Esse fato das multidões nas ruas me faz
lembrar a peça teatral de Chico Buarque de Holanda e Paulo Pontes escrita em
1975:”A Gota d’água”. Atingiu-se agora a gota d’água que fez transbordar o
copo. Os autores de alguma forma intuíram o atual fenômeno ao dizerem no
prefácio da peça em forma de livro: “O fundamental é que a vida brasileira
possa, novamente, ser devolvida, nos palcos, ao público brasileiro… Nossa
tragédia é uma tragédia da vida brasileira”. Ora, esta tragédia é denunciada
pelas massas que gritam nas ruas. Esse Brasil que temos não é para nós; ele não
nos inclui no pacto social que sempre garante a parte de leão para as elites.

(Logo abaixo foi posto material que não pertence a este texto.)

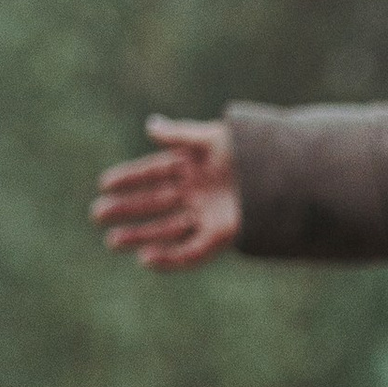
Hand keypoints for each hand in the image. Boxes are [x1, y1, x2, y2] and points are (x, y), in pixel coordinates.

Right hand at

Querem um Brasil brasileiro, onde o povo conta e quer contribuir para uma
refundação do pais, sobre outras bases mais democrático-participativas, mais
éticas e com formas menos malvadas de relação social.
Esse grito não pode deixar de ser
escutado, interpretado e seguido. A política poderá ser outra daqui para
frente."
Gota D’Água – Chico Buarque
Inspirada na obra grega Medeia, a
trama de Gota D’água se inicia num complexo habitacional do baixo Rio, a “Vila
do Meio Dia” quando Jasão, compõe um samba que se torna famoso nas rádios,
abandona a mulher Joana e seus dois filhos por Alma, filha do proprietário.
Inconformada, Joana planeja sua vingança.